*** Exercise text ***

Based on what? There doesn't have to be a way until you prove that it can be done (or can't be done in some cases). I currently have Chrome, Emacs, Notepad and a file folder open on my computer (plus the dozens of additional processes that the OS and application services). Each of these programs behaves very differently, so analysis between different types of applications doesn't seem like it will work. You could try looking for changes in behavior within an application, but this is going to lead to a number of false positives (eg I was reading all day in Chrome then decided to play an online game which spikes the CPU and network activity; I run some cpu intensive code in Emacs or write a script that spiders several websites). How would you baseline an application? Are you going to log the history of all the processes on a system? That's process is going to be turned off really quickly!

I was basically meaning that compromises of a layer, or portion of a layer, should be able to be detected; otherwise, the attacker can use that portion to their hearts content. For example, if they compromise your browser, they can do whatever they want with your browser without you knowing about it, if they do it properly. Therefore, it'd be advantageous for the lower levels to detect that your browser has been compromised.

The name of the "rings" operating system is STOP or XTS ... I'm not sure.
http://en.wikipedia.org/wiki/XTS-400

The book also mentioned the Bell–LaPadula security model.

Other operating systems mentioned were Trusted Xenix and Trusted Solaris.

In terms of mathematics (ie proving that you can), the difference between should and can is huge. However, let's assume that you can detect a security threat at a higher level, what do you plan on doing? This can get pretty complicated when you're dealing with large networks and distributed storage systems.

Also, how would a security detection application running at the same or lower ring than say the operating system? I guess what I'm getting at here is how would you implement the security system for an operating system that runs applications in one of two modes based on the hardware.

I'd say, either restart the compromised portion or take it offline entirely. You'd have to be careful and proactive in repairing the vulnerability that allowed the original compromise if you simply restart the compromised portion. Also, the system can be ensured to always be in a consistent state by using transactions and you wouldn't have to worry about dependencies, since everything that depended on the portion where the compromise was detected would be restarted too.


I think what you're asking is how this mechanism would work when it came to the lowest level? Such as the hardware or the OS kernel. The short answer is it won't. That is the genesis of this thread - what is that level? At that level, pretty much the only thing you can do is do everything you can to prevent any vulnerabilities in it, such as intensive code reviews, code analysis, etc.

A transaction as used in databases (in that sense)?


I think what you're asking is how this mechanism would work when it came to the lowest level? Such as the hardware or the OS kernel. The short answer is it won't. That is the genesis of this thread - what is that level? At that level, pretty much the only thing you can do is do everything you can to prevent any vulnerabilities in it, such as intensive code reviews, code analysis, etc.[/quote]
I was kind of suggesting that there may be a chicken and egg problem. I need to run... was there anything interesting in the links I posted?

Yes. As in all of the actions in the group happen successfully or none of them do.


As I imagine it, there'd be more than two levels, and each lower level would provide the functionality the next higher level needs and possibly verify that it is working properly. For example, in a system with four levels (x86 hardware has 4 rings), the highest level (ring 3) would be user space, next (ring 2) would be the various drivers, next (ring 1) would be the core OS functionality (process scheduling, memory management, etc), and the lowest level (ring 0) would be a verifier for the core OS (verify the data structures are consistent, etc). This is a rough example, but I think it may help to clarify my thinking. Each lower layer would be more restrictive as to who can modify them.

I haven't read the articles yet, but I intend to. They look interesting.

*** Data to examine ***

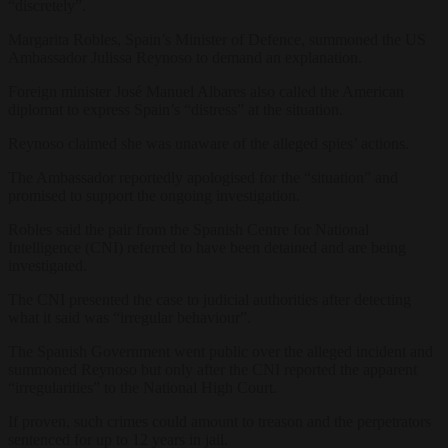
“discretely”.
Margarita Robles, Spain’s Minister of Defence, summoned the US
Ambassador Julissa Reynoso to demand an explanation.
Foreign minister José Manuel Albares also called the American
diplomat to express Spain’s “distress” at the situation.
Reynoso claimed she was unaware of the alleged spies’ actions.
The Ambassador reportedly apologised for the “situation” and
promised to support the ongoing investigation.
Robles said the pair from the Spanish Centre for National
Intelligence (CNI) referred to have been detained and are being
investigated.
The CNI presented the case to judicial authorities after detecting
what it said was “irregular behaviour”.
The Spanish Government went public over the alleged incident and
summoned Reynoso but only after the CNI reported the apparent
“irregularities” to the National High Court.
If proven, such crimes could amount to treason and the perpetrators
sentenced for up to 12 years in jail.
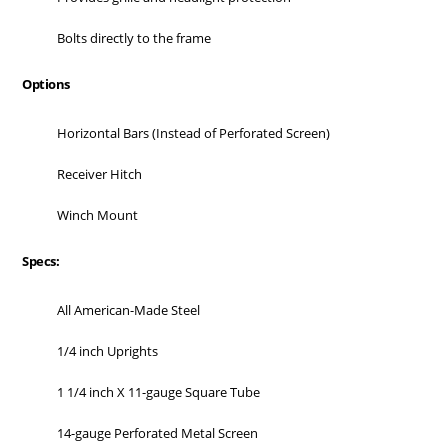
Bolts directly to the frame
Options
Horizontal Bars (Instead of Perforated Screen)
Receiver Hitch
Winch Mount
Specs:
All American-Made Steel
1/4 inch Uprights
1 1/4 inch X 11-gauge Square Tube
14-gauge Perforated Metal Screen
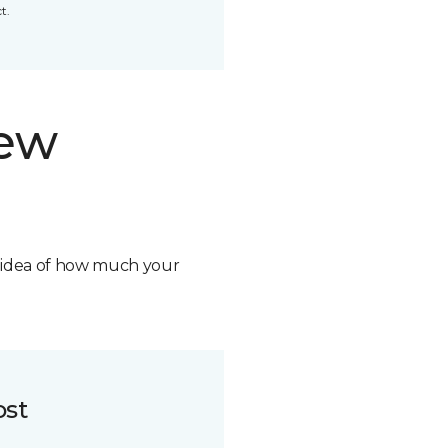
t.
new
n idea of how much your
ost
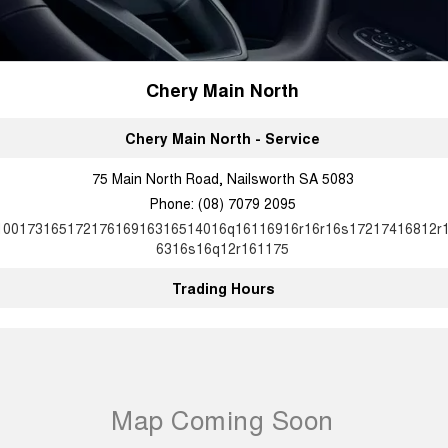
Chery Main North
Chery Main North - Service
75 Main North Road, Nailsworth SA 5083
Phone:
(08) 7079 2095
10017316517217616916316514016q16116916r16r16s17217416812r
6316s16q12r161175
Trading Hours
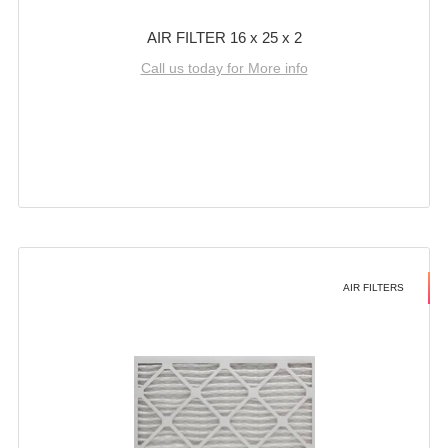
AIR FILTER 16 x 25 x 2
Call us today for More info
AIR FILTERS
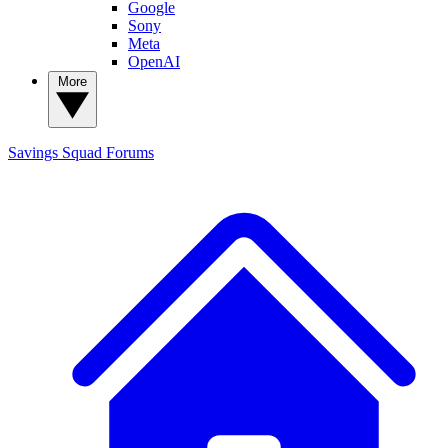
Google
Sony
Meta
OpenAI
More
Savings Squad
Forums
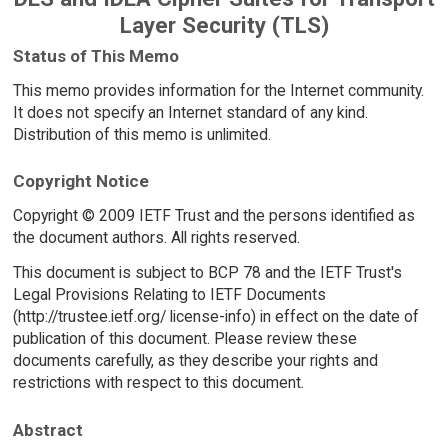
Layer Security (TLS)
Status of This Memo
This memo provides information for the Internet community.
It does not specify an Internet standard of any kind.
Distribution of this memo is unlimited.
Copyright Notice
Copyright © 2009 IETF Trust and the persons identified as
the document authors. All rights reserved.
This document is subject to BCP 78 and the IETF Trust's
Legal Provisions Relating to IETF Documents
(http://trustee.ietf.org/ license-info) in effect on the date of
publication of this document. Please review these
documents carefully, as they describe your rights and
restrictions with respect to this document.
Abstract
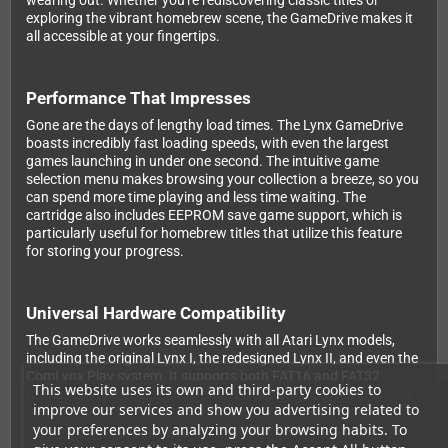
wearing out. Whether you're rediscovering classic titles or
exploring the vibrant homebrew scene, the GameDrive makes it
all accessible at your fingertips.
Performance That Impresses
Gone are the days of lengthy load times. The Lynx GameDrive
boasts incredibly fast loading speeds, with even the largest
games launching in under one second. The intuitive game
selection menu makes browsing your collection a breeze, so you
can spend more time playing and less time waiting. The
cartridge also includes EEPROM save game support, which is
particularly useful for homebrew titles that utilize this feature
for storing your progress.
Universal Hardware Compatibility
The GameDrive works seamlessly with all Atari Lynx models,
including the original Lynx I, the redesigned Lynx II, and even the
ComLynx Play system. It supports both FAT16 and FAT32
This website uses its own and third-party cookies to
formatted memory cards, giving you flexibility in choosing your
improve our services and show you advertising related to
storage solution. Simply load your legally obtained game files
your preferences by analyzing your browsing habits. To
onto your MicroSD card, insert it into the GameDrive, pop it into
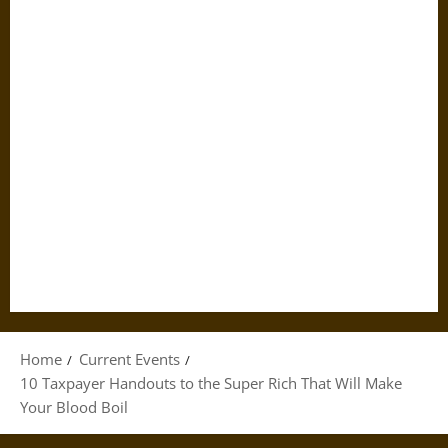
Home
Current Events
10 Taxpayer Handouts to the Super Rich That Will Make
Your Blood Boil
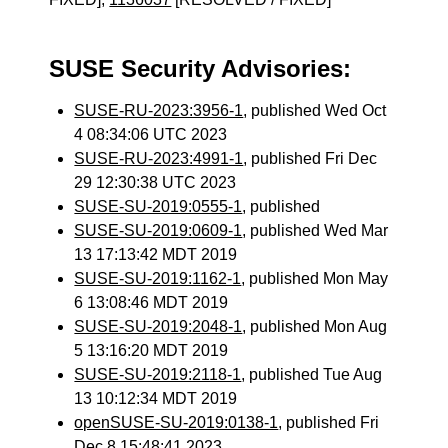
SUSE Security Advisories:
SUSE-RU-2023:3956-1
, published Wed Oct
4 08:34:06 UTC 2023
SUSE-RU-2023:4991-1
, published Fri Dec
29 12:30:38 UTC 2023
SUSE-SU-2019:0555-1
, published
SUSE-SU-2019:0609-1
, published Wed Mar
13 17:13:42 MDT 2019
SUSE-SU-2019:1162-1
, published Mon May
6 13:08:46 MDT 2019
SUSE-SU-2019:2048-1
, published Mon Aug
5 13:16:20 MDT 2019
SUSE-SU-2019:2118-1
, published Tue Aug
13 10:12:34 MDT 2019
openSUSE-SU-2019:0138-1
, published Fri
Dec 8 15:48:41 2023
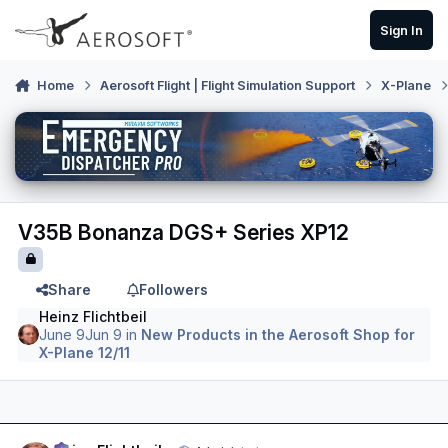
Skip to content
Sign In
Home
Aerosoft Flight | Flight Simulation Support
X-Plane
V35B Bonanza DGS+ Series XP12
Share
Followers
Heinz Flichtbeil
June 9
Jun 9
in
New Products in the Aerosoft Shop for
X-Plane 12/11
Author stats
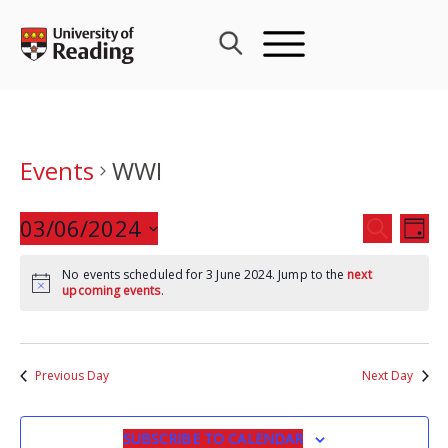
Skip
to
content
Events
WWI
Events
03/06/2024
Eve
SEARCH
DAY
Search
Vie
Select
and
Nav
No events scheduled for 3 June 2024. Jump to the
next
date.
upcoming events
.
Views
Navigat
Previous Day
Next Day
SUBSCRIBE TO CALENDAR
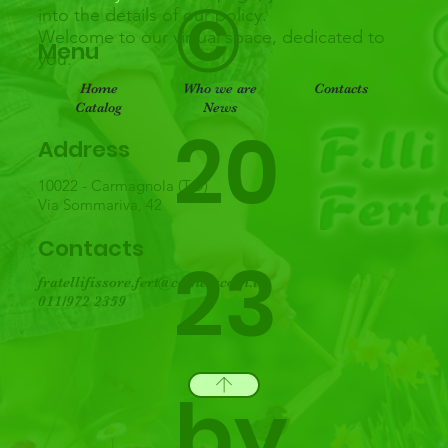
©
into the details of our policy.
Welcome to our virtual space, dedicated to
Menu
you.
Home
Who we are
Contacts
Catalog
News
20
Address
10022 - Carmagnola (TO)
Via Sommariva, 42
Contacts
23
fratellifissore.fert@cometacom.it
011/972 2359
by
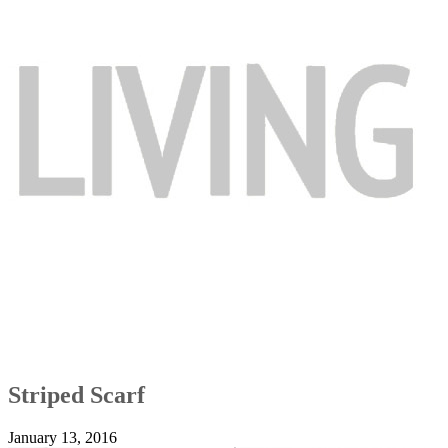
Striped Scarf
January 13, 2016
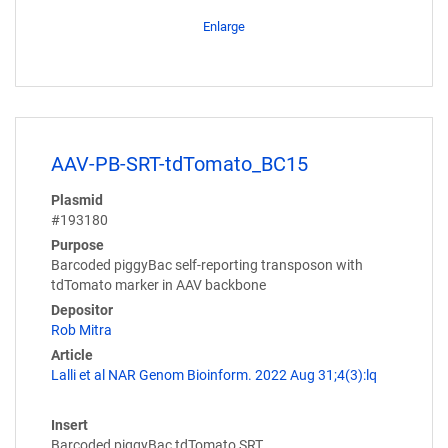
Enlarge
AAV-PB-SRT-tdTomato_BC15
Plasmid
#193180
Purpose
Barcoded piggyBac self-reporting transposon with
tdTomato marker in AAV backbone
Depositor
Rob Mitra
Article
Lalli et al NAR Genom Bioinform. 2022 Aug 31;4(3):lq
Insert
Barcoded piggyBac tdTomato SRT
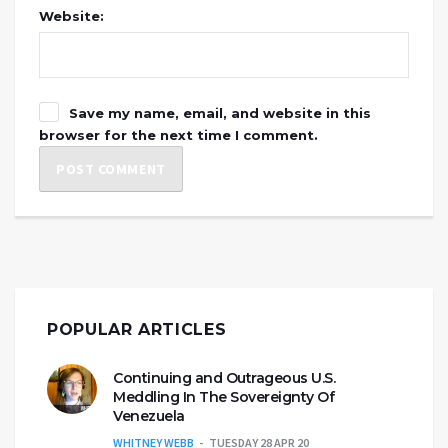
Website:
Save my name, email, and website in this
browser for the next time I comment.
POPULAR ARTICLES
Continuing and Outrageous U.S.
Meddling In The Sovereignty Of
Venezuela
WHITNEY WEBB
TUESDAY 28 APR 20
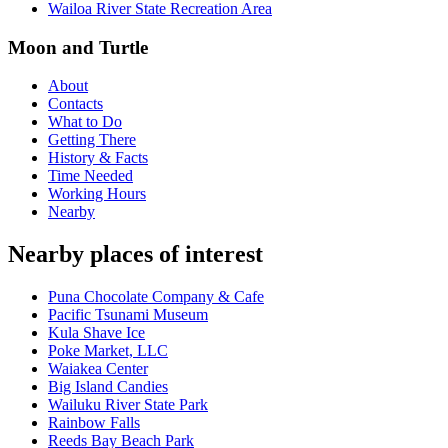
Wailoa River State Recreation Area
Moon and Turtle
About
Contacts
What to Do
Getting There
History & Facts
Time Needed
Working Hours
Nearby
Nearby places of interest
Puna Chocolate Company & Cafe
Pacific Tsunami Museum
Kula Shave Ice
Poke Market, LLC
Waiakea Center
Big Island Candies
Wailuku River State Park
Rainbow Falls
Reeds Bay Beach Park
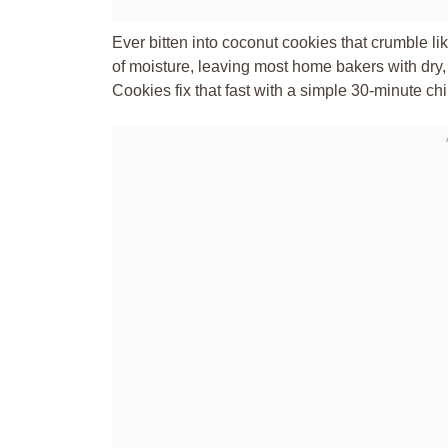
Ever bitten into coconut cookies that crumble 
of moisture, leaving most home bakers with dry
Cookies fix that fast with a simple 30-minute chil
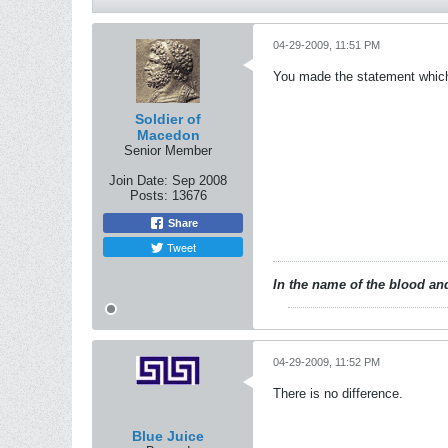
04-29-2009, 11:51 PM
You made the statement which i
Soldier of
Macedon
Senior Member
Join Date:
Sep 2008
Posts:
13676
Share
Tweet
In the name of the blood and
04-29-2009, 11:52 PM
There is no difference.
Blue Juice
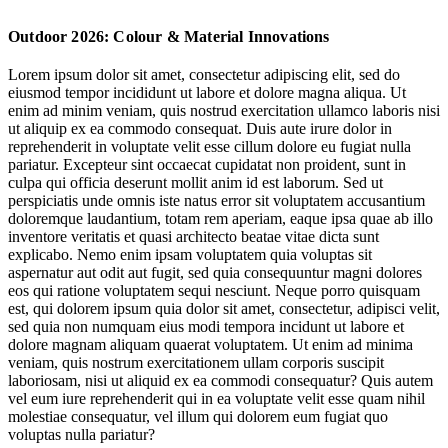
Designing for a (Climate)-Changed Landscape
Outdoor 2026: Colour & Material Innovations
Leading the Sustainability Conversation
Lorem ipsum dolor sit amet, consectetur adipiscing elit, sed do
eiusmod tempor incididunt ut labore et dolore magna aliqua. Ut
Movement for Everybody
enim ad minim veniam, quis nostrud exercitation ullamco laboris nisi
ut aliquip ex ea commodo consequat. Duis aute irure dolor in
reprehenderit in voluptate velit esse cillum dolore eu fugiat nulla
pariatur. Excepteur sint occaecat cupidatat non proident, sunt in
culpa qui officia deserunt mollit anim id est laborum. Sed ut
perspiciatis unde omnis iste natus error sit voluptatem accusantium
doloremque laudantium, totam rem aperiam, eaque ipsa quae ab illo
inventore veritatis et quasi architecto beatae vitae dicta sunt
explicabo. Nemo enim ipsam voluptatem quia voluptas sit
Jump to section
Designing for a (Climate)-Changed Landscape
aspernatur aut odit aut fugit, sed quia consequuntur magni dolores
eos qui ratione voluptatem sequi nesciunt. Neque porro quisquam
est, qui dolorem ipsum quia dolor sit amet, consectetur, adipisci velit,
sed quia non numquam eius modi tempora incidunt ut labore et
dolore magnam aliquam quaerat voluptatem. Ut enim ad minima
Jump to section
Leading the Sustainability Conversation
veniam, quis nostrum exercitationem ullam corporis suscipit
laboriosam, nisi ut aliquid ex ea commodi consequatur? Quis autem
vel eum iure reprehenderit qui in ea voluptate velit esse quam nihil
molestiae consequatur, vel illum qui dolorem eum fugiat quo
voluptas nulla pariatur?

***

▸ What the task requires: Transcribe everything in the forum thread on layered security from "Yes. As in all" down to "can modify them.". Work only from the forum thread on layered security.

▸ Solution to the exercise:
Yes. As in all of the actions in the group happen successfully or none of them do.


As I imagine it, there'd be more than two levels, and each lower level would provide the functionality the next higher level needs and possibly verify that it is working properly. For example, in a system with four levels (x86 hardware has 4 rings), the highest level (ring 3) would be user space, next (ring 2) would be the various drivers, next (ring 1) would be the core OS functionality (process scheduling, memory management, etc), and the lowest level (ring 0) would be a verifier for the core OS (verify the data structures are consistent, etc). This is a rough example, but I think it may help to clarify my thinking. Each lower layer would be more restrictive as to who can modify them.